Entre las cosas que se han inventado solas, o cuya necesidad y uso ha sido posterior a su primer diseño, se encuentran los kleenex, o pañuelitos desechables, nacidos a lo largo de la Primera Guerra Mundial, entre 1914 y 1918.
Al iniciarse aquella gran conflagración, la escasez de algodón empezó a hacerse notar, ante cuya carestía se creó un sucedáneo que pudiera ser utilizado como vendaje en los hospitales. También se utilizó como filtro de aire, al comprobarse que su poder de absorción era considerable. Su uso era el adecuado en los filtros de las máscaras de gas. A aquel producto versátil, capaz de funcionar como compresa, vendaje y filtro se le dio el nombre de celucotton, o algodón de celulosa, y su fabricación alcanzó un auge tal que al terminar la contienda habían quedado sin utilizar grandes cantidades.
¿Qué hacer con aquel impresionante stock…? Se pensó en su utilización como compresa femenina, el kotex, pero sin éxito.

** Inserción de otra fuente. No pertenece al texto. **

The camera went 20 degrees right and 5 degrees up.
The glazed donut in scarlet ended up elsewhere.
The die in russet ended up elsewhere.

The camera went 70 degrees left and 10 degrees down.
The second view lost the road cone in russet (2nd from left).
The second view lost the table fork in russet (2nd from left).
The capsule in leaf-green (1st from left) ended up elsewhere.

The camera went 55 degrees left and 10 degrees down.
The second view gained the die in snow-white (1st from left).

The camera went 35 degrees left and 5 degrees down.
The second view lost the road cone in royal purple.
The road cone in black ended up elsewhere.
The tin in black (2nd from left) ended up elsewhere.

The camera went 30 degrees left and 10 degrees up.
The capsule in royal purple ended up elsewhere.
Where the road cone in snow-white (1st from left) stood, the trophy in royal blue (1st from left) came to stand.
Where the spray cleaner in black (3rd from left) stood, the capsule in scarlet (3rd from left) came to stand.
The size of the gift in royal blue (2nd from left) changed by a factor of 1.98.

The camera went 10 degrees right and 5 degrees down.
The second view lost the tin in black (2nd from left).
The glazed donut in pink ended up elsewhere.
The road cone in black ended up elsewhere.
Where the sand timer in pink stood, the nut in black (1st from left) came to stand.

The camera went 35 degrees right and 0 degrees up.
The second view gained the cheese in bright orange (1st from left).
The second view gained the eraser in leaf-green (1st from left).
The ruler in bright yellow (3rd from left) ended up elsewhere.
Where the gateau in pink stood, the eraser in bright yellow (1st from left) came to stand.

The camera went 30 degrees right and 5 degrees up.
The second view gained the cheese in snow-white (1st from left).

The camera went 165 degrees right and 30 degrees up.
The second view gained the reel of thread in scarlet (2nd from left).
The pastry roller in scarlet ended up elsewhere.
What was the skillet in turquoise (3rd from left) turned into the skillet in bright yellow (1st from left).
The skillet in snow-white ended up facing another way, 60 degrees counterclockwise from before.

Luego se probó en el campo de la cosmética, e impregnada con colcrén se lanzó como eliminador rápido del maquillaje, siendo adoptado por las estrellas de cine y teatro del momento. De aquella forma, como pañuelitos desechables, con el nombre de Kleenexkerchiefs fue promocionado, apareciendo en revistas con el testimonio de actrices como Helen Hayes o Gertrude Lawrence, que decían: «Es el medio científico de eliminar el colorete, el rojo de labios, la base de la máscara y los polvos». La campaña funcionó, y se dispararon las ventas. Pero se produjo algo inesperado. Comenzaron a llover las cartas de sus usuarios alegando que el producto, para lo que realmente servía era para sonarse con ellos las narices, y olvidarse del pañuelo tradicional, que no era sino un almacén de gérmenes que uno llevaba en el bolsillo. Sobre todo cuando se iba en el coche, o se estaba en casa. Las cartas, en su mayoría de mujeres, confesaban con franqueza: «Estamos hartas de que nuestros maridos nos arrebaten las toallitas para limpiarse con ellas sus cuellos y narices, sin perdonar parte alguna de su cuerpo…». Hacia 1921, el correo recibido adquirió proporciones colosales. Aquel mismo año, Andrew Olsen, de Chicago, ideó un nuevo producto: la caja dispensadora de clinex. Consistía en dos capas de papel separadas y dobladas sobre sí mismas, y registradas con el nombre de Sírvase Vd. un pañuelito, mientras su publicidad advertía: «Lo ideal para el estornudo, cuando no hay tiempo para nada». Sorprendida por el fulminante éxito, la Kimberley Clark decidió, en 1930, lanzar una campaña de información alusiva al uso ideal que debía darse a su producto. Ya no se recomendaba como removedor de cosméticos, sino únicamente como pañuelo desechable. No obstante, una nota insertada en la caja de clinex, de 1936, recogía hasta cuarenta y ocho usos posibles adicionales. El gran público hizo caso omiso, porque en lo que respectaba a los clinex, seguían pasándoselos por las narices.